ИСХОДНЫЙ ОТРЫВОК:
Иными словами, существование переменной времени – это удобное допущение, а не результат наблюдений.
Первым, кто всё это понял, был Ньютон: он догадался, что это эффективный подход, прояснил и развил данную схему. Ньютон открыто пишет в своей книге, что нельзя измерить истинное время t, но если предположить, что оно существует, то получается эффективная конструкция для описания природы.
Прояснив этот момент, мы можем вернуться к квантовой гравитации и к смыслу утверждения о том, что «времени не существует». Это попросту означает, что ньютоновская схема перестает работать, когда мы имеем дело с очень маленькими вещами. Она была хороша, но только для больших вещей.

Данные разбора макета страницы
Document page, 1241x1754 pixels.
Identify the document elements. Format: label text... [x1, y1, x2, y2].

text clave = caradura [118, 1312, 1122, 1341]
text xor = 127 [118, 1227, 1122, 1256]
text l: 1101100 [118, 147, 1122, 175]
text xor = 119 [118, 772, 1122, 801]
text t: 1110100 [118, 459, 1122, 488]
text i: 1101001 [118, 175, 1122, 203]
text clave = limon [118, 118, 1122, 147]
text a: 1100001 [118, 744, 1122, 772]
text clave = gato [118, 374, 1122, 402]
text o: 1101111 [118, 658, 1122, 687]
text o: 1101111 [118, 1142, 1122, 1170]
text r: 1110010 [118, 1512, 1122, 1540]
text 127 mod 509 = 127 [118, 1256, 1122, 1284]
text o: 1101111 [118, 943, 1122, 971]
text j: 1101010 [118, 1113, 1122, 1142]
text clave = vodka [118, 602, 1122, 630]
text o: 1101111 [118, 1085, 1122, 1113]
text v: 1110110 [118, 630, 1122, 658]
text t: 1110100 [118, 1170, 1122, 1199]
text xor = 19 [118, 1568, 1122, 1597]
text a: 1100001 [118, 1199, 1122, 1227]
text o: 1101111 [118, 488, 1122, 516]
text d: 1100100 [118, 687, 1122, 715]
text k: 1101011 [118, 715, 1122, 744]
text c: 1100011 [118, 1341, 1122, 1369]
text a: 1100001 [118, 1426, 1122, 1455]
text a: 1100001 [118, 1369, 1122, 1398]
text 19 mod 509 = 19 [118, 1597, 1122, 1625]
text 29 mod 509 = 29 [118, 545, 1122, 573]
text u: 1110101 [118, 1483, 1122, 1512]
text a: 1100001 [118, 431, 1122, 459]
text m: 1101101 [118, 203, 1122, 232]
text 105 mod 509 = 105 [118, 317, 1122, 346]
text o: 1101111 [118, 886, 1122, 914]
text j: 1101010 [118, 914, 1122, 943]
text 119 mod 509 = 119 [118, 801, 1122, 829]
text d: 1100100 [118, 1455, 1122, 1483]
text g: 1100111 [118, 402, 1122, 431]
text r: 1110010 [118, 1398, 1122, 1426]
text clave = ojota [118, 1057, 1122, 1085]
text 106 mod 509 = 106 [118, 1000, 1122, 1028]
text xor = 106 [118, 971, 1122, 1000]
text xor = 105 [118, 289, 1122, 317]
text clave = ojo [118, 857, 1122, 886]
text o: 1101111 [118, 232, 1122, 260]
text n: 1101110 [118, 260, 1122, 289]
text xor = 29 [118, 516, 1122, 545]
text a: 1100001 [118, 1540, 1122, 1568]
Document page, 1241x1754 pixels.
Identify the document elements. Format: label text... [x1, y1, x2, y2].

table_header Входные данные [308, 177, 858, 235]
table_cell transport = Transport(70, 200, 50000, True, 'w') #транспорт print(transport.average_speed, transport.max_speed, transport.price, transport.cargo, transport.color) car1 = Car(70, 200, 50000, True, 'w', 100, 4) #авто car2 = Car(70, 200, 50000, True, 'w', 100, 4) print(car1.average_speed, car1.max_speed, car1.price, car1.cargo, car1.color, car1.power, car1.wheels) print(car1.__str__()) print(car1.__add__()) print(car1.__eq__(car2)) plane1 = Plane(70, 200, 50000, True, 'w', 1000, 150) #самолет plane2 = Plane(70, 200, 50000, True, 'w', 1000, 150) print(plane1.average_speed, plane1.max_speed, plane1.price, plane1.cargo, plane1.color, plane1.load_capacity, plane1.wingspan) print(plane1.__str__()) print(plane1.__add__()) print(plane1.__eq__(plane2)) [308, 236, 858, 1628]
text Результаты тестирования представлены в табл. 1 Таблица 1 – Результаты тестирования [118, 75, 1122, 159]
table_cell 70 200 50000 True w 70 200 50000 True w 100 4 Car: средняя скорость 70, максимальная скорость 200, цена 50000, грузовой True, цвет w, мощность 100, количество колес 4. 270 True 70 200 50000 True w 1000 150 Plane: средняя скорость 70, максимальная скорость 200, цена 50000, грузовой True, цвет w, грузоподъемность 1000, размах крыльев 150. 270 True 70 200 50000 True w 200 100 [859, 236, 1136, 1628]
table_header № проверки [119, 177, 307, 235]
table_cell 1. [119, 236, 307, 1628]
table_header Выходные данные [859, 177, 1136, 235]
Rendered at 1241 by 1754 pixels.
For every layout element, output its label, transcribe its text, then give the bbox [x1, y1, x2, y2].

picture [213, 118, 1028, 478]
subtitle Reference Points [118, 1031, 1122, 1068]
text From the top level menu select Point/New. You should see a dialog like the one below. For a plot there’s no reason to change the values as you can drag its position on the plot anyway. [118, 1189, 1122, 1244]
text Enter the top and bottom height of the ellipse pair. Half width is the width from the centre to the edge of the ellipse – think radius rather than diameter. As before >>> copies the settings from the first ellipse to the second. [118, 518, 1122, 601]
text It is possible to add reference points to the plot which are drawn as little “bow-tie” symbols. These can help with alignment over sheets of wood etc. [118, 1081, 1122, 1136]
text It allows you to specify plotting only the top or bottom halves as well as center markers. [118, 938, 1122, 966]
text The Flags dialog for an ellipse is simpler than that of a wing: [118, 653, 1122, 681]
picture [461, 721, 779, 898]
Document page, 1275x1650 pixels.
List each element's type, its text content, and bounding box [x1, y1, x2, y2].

ОБЯЗАТЕЛЬНЫЕ ЗАДАНИЯ:
1 – Что, согласно отрывку о времени, Ньютон считал невозможным измерить?
2 – Воспроизведите часть отрывка о времени между словами «Прояснив этот момент, мы» и «для больших вещей.» включительно.
3 – Определите, согласуется ли с отрывком о времени каждое утверждение. Для каждого ответьте «да» или «нет» и приведите точные слова отрывка, которые это решают.
(а) Ньютон утверждал, что истинное время t можно измерить.
(б) Ньютоновская схема перестает работать, когда речь идет об очень маленьких вещах.
(в) Существование переменной времени является результатом наблюдений.

РЕШЕНИЯ:
1 – Истинное время t.

2 –
Прояснив этот момент, мы можем вернуться к квантовой гравитации и к смыслу утверждения о том, что «времени не существует». Это попросту означает, что ньютоновская схема перестает работать, когда мы имеем дело с очень маленькими вещами. Она была хороша, но только для больших вещей.

3 –
(а) Нет: «нельзя измерить истинное время t».
(б) Да: «ньютоновская схема перестает работать, когда мы имеем дело с очень маленькими вещами».
(в) Нет: «существование переменной времени – это удобное допущение, а не результат наблюдений».